Line by line, the entries below are to be reproduced unaltered.

··· Source material ···

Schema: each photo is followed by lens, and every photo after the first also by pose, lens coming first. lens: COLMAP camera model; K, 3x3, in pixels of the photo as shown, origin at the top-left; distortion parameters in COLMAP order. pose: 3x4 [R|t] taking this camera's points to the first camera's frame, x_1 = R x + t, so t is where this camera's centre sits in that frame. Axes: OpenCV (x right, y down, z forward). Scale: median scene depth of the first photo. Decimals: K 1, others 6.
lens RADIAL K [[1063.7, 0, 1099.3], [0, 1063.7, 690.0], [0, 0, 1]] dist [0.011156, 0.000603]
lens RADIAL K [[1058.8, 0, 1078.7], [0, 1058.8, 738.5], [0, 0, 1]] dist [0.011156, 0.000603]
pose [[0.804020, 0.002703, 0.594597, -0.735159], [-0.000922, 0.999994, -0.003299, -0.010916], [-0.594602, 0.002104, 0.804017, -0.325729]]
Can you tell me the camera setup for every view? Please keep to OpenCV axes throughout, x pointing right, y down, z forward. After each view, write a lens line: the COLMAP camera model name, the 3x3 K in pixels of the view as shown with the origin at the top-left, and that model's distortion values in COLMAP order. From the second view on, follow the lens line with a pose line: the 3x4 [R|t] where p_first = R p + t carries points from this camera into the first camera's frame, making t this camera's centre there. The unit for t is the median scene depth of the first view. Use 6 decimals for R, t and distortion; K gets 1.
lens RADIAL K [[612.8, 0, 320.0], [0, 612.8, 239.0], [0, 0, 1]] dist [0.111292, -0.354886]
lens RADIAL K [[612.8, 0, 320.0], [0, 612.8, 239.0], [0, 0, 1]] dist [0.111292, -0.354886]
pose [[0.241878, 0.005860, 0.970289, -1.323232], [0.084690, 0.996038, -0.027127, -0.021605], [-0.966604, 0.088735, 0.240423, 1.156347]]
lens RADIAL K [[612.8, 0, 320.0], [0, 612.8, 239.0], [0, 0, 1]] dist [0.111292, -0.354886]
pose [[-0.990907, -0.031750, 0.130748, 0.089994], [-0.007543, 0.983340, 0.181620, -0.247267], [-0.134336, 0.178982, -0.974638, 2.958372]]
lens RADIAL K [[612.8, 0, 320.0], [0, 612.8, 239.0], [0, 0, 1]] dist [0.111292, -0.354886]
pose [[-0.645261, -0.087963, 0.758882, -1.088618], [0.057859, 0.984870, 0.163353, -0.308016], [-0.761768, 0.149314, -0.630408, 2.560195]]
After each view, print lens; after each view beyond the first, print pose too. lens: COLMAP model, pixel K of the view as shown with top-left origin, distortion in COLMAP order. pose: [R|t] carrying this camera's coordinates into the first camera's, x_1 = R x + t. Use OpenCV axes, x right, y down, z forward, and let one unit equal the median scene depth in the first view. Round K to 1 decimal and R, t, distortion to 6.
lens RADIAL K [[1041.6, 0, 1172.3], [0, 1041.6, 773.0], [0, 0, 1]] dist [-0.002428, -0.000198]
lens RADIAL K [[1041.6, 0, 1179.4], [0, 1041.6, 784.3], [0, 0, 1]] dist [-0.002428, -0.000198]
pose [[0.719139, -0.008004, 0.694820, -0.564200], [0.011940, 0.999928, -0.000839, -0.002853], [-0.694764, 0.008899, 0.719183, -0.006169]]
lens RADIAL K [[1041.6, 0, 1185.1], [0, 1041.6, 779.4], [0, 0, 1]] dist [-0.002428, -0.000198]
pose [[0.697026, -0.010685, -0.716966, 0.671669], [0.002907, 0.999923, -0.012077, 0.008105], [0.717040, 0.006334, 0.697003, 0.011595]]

···

Solution =
Schema: each photo is followed by lens, and every photo after the first also by pose, lens coming first. lens: COLMAP camera model; K, 3x3, in pixels of the photo as shown, origin at the top-left; distortion parameters in COLMAP order. pose: 3x4 [R|t] taking this camera's points to the first camera's frame, x_1 = R x + t, so t is where this camera's centre sits in that frame. Axes: OpenCV (x right, y down, z forward). Scale: median scene depth of the first photo. Decimals: K 1, others 6.
lens RADIAL K [[1063.7, 0, 1099.3], [0, 1063.7, 690.0], [0, 0, 1]] dist [0.011156, 0.000603]
lens RADIAL K [[1058.8, 0, 1078.7], [0, 1058.8, 738.5], [0, 0, 1]] dist [0.011156, 0.000603]
pose [[0.804020, 0.002703, 0.594597, -0.735159], [-0.000922, 0.999994, -0.003299, -0.010916], [-0.594602, 0.002104, 0.804017, -0.325729]]
Can you tell me the camera setup for every view? Please keep to OpenCV axes throughout, x pointing right, y down, z forward. After each view, write a lens line: the COLMAP camera model name, the 3x3 K in pixels of the view as shown with the origin at the top-left, and that model's distortion values in COLMAP order. From the second view on, follow the lens line with a pose line: the 3x4 [R|t] where p_first = R p + t carries points from this camera into the first camera's frame, making t this camera's centre there. The unit for t is the median scene depth of the first view. Use 6 decimals for R, t and distortion; K gets 1.
lens RADIAL K [[612.8, 0, 320.0], [0, 612.8, 239.0], [0, 0, 1]] dist [0.111292, -0.354886]
lens RADIAL K [[612.8, 0, 320.0], [0, 612.8, 239.0], [0, 0, 1]] dist [0.111292, -0.354886]
pose [[0.241878, 0.005860, 0.970289, -1.323232], [0.084690, 0.996038, -0.027127, -0.021605], [-0.966604, 0.088735, 0.240423, 1.156347]]
lens RADIAL K [[612.8, 0, 320.0], [0, 612.8, 239.0], [0, 0, 1]] dist [0.111292, -0.354886]
pose [[-0.990907, -0.031750, 0.130748, 0.089994], [-0.007543, 0.983340, 0.181620, -0.247267], [-0.134336, 0.178982, -0.974638, 2.958372]]
lens RADIAL K [[612.8, 0, 320.0], [0, 612.8, 239.0], [0, 0, 1]] dist [0.111292, -0.354886]
pose [[-0.645261, -0.087963, 0.758882, -1.088618], [0.057859, 0.984870, 0.163353, -0.308016], [-0.761768, 0.149314, -0.630408, 2.560195]]
After each view, print lens; after each view beyond the first, print pose too. lens: COLMAP model, pixel K of the view as shown with top-left origin, distortion in COLMAP order. pose: [R|t] carrying this camera's coordinates into the first camera's, x_1 = R x + t. Use OpenCV axes, x right, y down, z forward, and let one unit equal the median scene depth in the first view. Round K to 1 decimal and R, t, distortion to 6.
lens RADIAL K [[1041.6, 0, 1172.3], [0, 1041.6, 773.0], [0, 0, 1]] dist [-0.002428, -0.000198]
lens RADIAL K [[1041.6, 0, 1179.4], [0, 1041.6, 784.3], [0, 0, 1]] dist [-0.002428, -0.000198]
pose [[0.719139, -0.008004, 0.694820, -0.564200], [0.011940, 0.999928, -0.000839, -0.002853], [-0.694764, 0.008899, 0.719183, -0.006169]]
lens RADIAL K [[1041.6, 0, 1185.1], [0, 1041.6, 779.4], [0, 0, 1]] dist [-0.002428, -0.000198]
pose [[0.697026, -0.010685, -0.716966, 0.671669], [0.002907, 0.999923, -0.012077, 0.008105], [0.717040, 0.006334, 0.697003, 0.011595]]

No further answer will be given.